Tomie is a short-story manga series and the idea of stretching it into a 90-minute movie is a painful process. The poor cinemaphotography is more reminiscent of an 80’s film despite its 1999 production origins. The sad results are amateur-looking shots combined with a slow and dreadful plot lacking anything remotely thrilling until the very end. The writer/director Ataru Oikawa (Tokyo Psycho, Tomie: Beginning, Tomie: Revenge) probably even knew the movie was doing poorly in production so a twist ending is tacked on at the very end to try to convince viewers the film is more clever than it really is. Yet you can’t hide poor filmmaking with cliche stunts, like avoiding the revealing of Tomie’s full face for over an hour. Tomie is supposed to be a strikingly beautiful woman and Miho Kanno comes off as a far cry from this despite having the maniacal laugh down pat. Mami Nakamura gives a decent performance for most of the film as Tsukiko Izumisawa, but there isn’t that much required of her character. The supporting cast simply becomes a nightmare of amateur and lifeless performances with Yoriko Douguchi (Dr. Hosono), Tamorowo Taguchi (Detective Harada), and Kouta Kusano (Yuuichi Saiga) leading the pack of who to not call back anytime soon. Campy American B-movies get better actors and line deliveries than this film.

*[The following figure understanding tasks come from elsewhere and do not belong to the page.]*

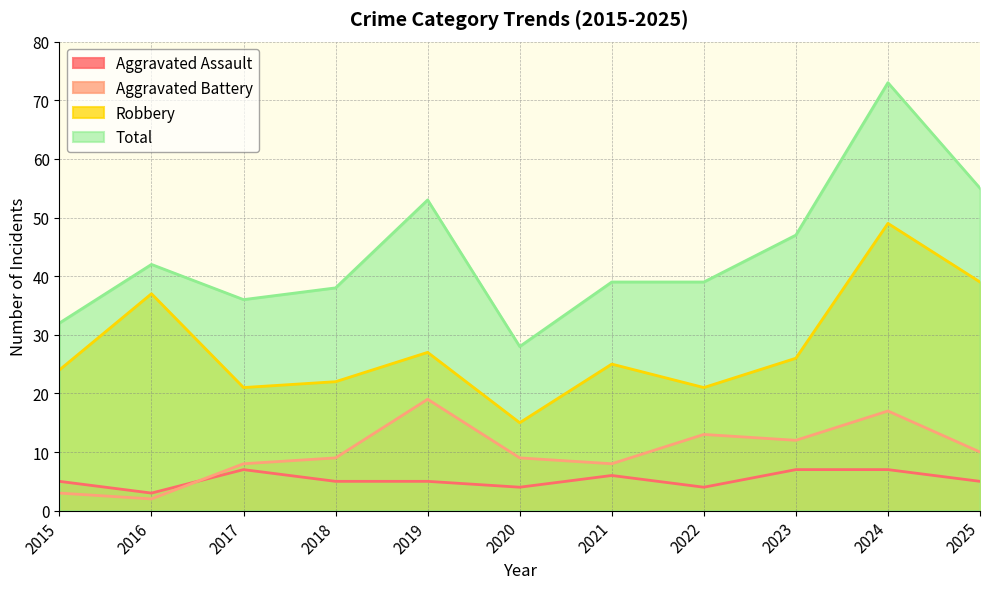

Reading left to right, what are all the values shown in this chart?

Aggravated Assault: 5	3	7	5	5	4	6	4	7	7	5
Aggravated Battery: 3	2	8	9	19	9	8	13	12	17	10
Robbery: 24	37	21	22	27	15	25	21	26	49	39
Total: 32	42	36	38	53	28	39	39	47	73	55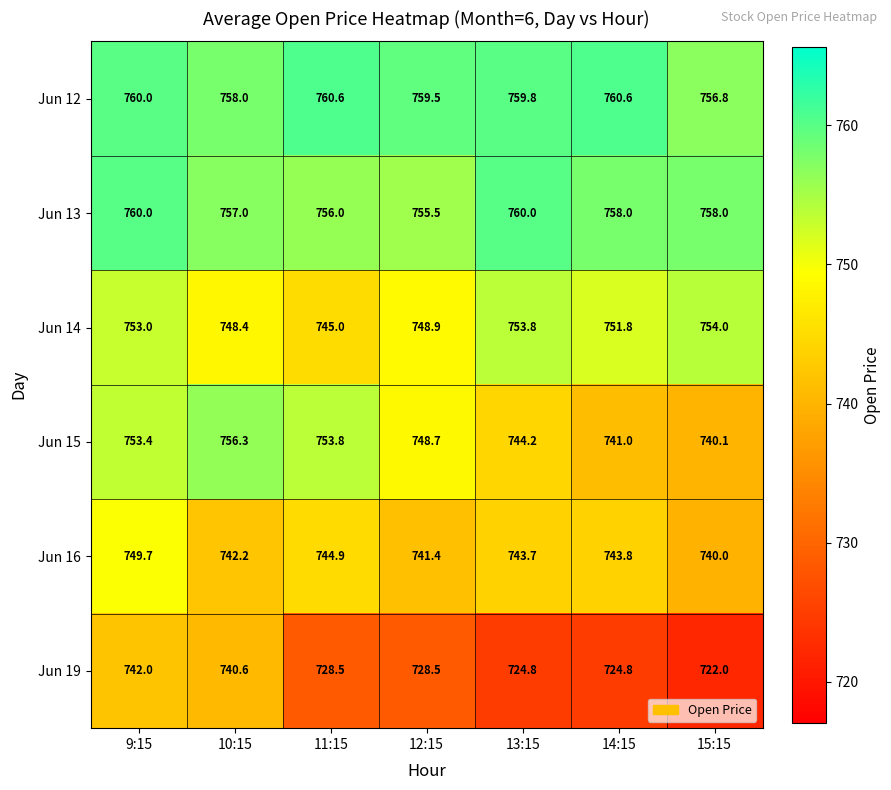

What is the total value across all series at 11:15?

4488.8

Tomie is a dreaful beginning to what has become an on-going series of psychological horror/thriller films. Poor direction, terrible acting, and a lifeless script plague the first entry into the series to no end. Adness America has done a good job with the video transfer for the single disk and collection version, but the original source material for Tomie can look washed-out at times. The subtitles feature some random timing errors where a line may appear a second or two before or after it is spoken. It won’t hurt your (lack of) enjoyment of Tomie, but it can be an annoyance at times. The DVD extras available are a 28-minute “Making of” featurette and trailers for the five Adness-licensed Tomie films. Tomie lacks a convincing reason why to watch a movie about an immortal demon when her source material is short manga stories. The character is as two-dimensional as the manga version, using stereotypical asian-horror-elements (long, straight black hair is especially common among ‘horror’ characters in asian stories) to make a girl to scare the audience, yet her only new element is that she can be fully re-born from the smallest part of her original body. You are better off avoiding Tomie than attempting to see if she really is beautiful and terrifying in her debut film.